Carolingian Art in a Nutshell
Charlemagne's rise to power in the years leading up to his coronation as Holy Roman Emperor in the year 800 gave birth to a renaissance of classical forms in art. Charlemagne was very interested in culture, and in his quest to centralize the authority of his kingdom he sought to bring back literature and culture. He did this in part by creating a great library that held copies of many great works, both Christian and pagan. His intentions were to revive the concept of a Holy Roman Empire, and he did this by reconnecting to the classical forms of the previous empire ruled by the Christian emperors after Constantine's conversion. Carolingian art, therefore, began to draw away from the popular art of the migration and Early Christians and instead re-embraced the old classical forms.
The Equestrian Portrait of a Carolingian Emperor, assumed to be Charlemagne, from the 9th century AD, illustrates the slow reemergence of classical styles. The figure of Charlemagne appears important, his dress seeming to be that of royalty and privilege, while the straight posture is symbolic of stability and control in affairs both political and equestrian. The horse moves forward in a stately and dignified manner. The key elements that show it to be a conscious attempt at a revival of classicism are the rounded, three-dimensional, organic body, fully fleshed out - a technique not present in Early Christian art. The facial features are individualized enough so as to be more than just a generic face. Even the subject of the statue, a general on a horse, draws onto the equestrian motif found in classical statues. However, this statue does not represent a complete return to classicism, as elements from Early Christian art still remain. Though the face is individualized to some extent, it is still idealized. The proportions are not entirely realistic; Charlemagne appears larger than the horse, going back to the importance of symbolism within Early Christian art. That the Emperor is bigger than the horse because he is the far more important subject. This statue therefore creates an intermix of both styles of art.

» Data shown:

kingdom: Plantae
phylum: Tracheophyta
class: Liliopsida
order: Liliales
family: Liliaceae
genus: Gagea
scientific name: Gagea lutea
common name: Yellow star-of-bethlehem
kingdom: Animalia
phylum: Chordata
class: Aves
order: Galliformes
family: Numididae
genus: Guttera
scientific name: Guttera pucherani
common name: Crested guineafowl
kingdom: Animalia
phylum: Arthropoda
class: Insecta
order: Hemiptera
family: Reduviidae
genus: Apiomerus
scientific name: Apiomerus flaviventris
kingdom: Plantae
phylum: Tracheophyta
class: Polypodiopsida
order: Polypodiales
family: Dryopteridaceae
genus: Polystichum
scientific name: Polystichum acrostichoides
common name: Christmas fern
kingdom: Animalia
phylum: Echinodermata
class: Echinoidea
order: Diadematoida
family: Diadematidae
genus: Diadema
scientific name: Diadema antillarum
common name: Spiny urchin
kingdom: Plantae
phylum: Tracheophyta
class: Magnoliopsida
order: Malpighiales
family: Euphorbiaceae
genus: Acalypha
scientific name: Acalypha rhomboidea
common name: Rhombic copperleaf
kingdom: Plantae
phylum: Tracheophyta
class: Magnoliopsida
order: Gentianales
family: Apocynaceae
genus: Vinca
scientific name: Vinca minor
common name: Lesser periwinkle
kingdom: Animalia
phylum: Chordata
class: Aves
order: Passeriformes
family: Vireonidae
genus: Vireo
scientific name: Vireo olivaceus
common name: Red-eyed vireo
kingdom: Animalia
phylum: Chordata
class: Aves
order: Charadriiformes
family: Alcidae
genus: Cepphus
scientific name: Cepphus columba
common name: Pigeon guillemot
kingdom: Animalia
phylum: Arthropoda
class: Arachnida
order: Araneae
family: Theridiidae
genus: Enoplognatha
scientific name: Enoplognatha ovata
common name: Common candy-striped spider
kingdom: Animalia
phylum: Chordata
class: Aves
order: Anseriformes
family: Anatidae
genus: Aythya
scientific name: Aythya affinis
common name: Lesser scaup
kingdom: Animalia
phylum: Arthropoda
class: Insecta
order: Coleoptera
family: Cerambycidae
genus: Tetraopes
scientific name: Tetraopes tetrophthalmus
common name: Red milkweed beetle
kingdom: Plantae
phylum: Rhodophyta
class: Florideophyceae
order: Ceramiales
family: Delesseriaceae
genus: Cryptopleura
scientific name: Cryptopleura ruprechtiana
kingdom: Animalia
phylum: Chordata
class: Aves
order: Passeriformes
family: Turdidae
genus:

» Written tasks:
1/ Which features of the Equestrian Portrait does the passage on Carolingian art name as marks of a conscious revival of classicism? List them all.
2/ Can you quote the stretch of the records from the line containing "family: Delesseriaceae" through the end of the records?
The passage on Carolingian art and the records come from unrelated sources.

» Solutions by task:
1/
- The rounded, three-dimensional, organic body, fully fleshed out
- Facial features individualized enough to be more than a generic face
- The subject, a general on a horse, which draws on the equestrian motif found in classical statues

2/
family: Delesseriaceae
genus: Cryptopleura
scientific name: Cryptopleura ruprechtiana
kingdom: Animalia
phylum: Chordata
class: Aves
order: Passeriformes
family: Turdidae
genus:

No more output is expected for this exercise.